◆ **DATA TO PROCESS**
────────────────────────────────────────

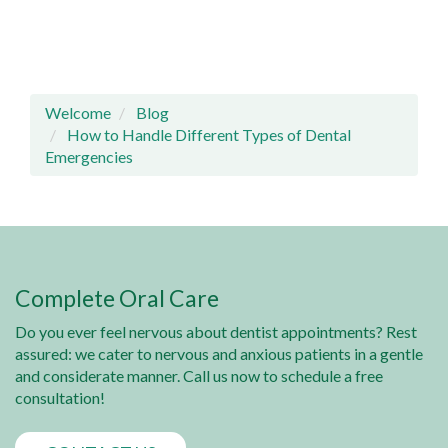
Welcome
Blog
How to Handle Different Types of Dental
Emergencies
Complete Oral Care
Do you ever feel nervous about dentist appointments? Rest
assured: we cater to nervous and anxious patients in a gentle
and considerate manner. Call us now to schedule a free
consultation!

────────────────────────────────────────

◆ **WHAT YOU SHOULD DO**
The task here is to output the line with "Emergencies" and all lines after it to the end of the records above, exactly and only those.

◆ **SOLUTION TO THIS PROBLEM**
Emergencies
Complete Oral Care
Do you ever feel nervous about dentist appointments? Rest
assured: we cater to nervous and anxious patients in a gentle
and considerate manner. Call us now to schedule a free
consultation!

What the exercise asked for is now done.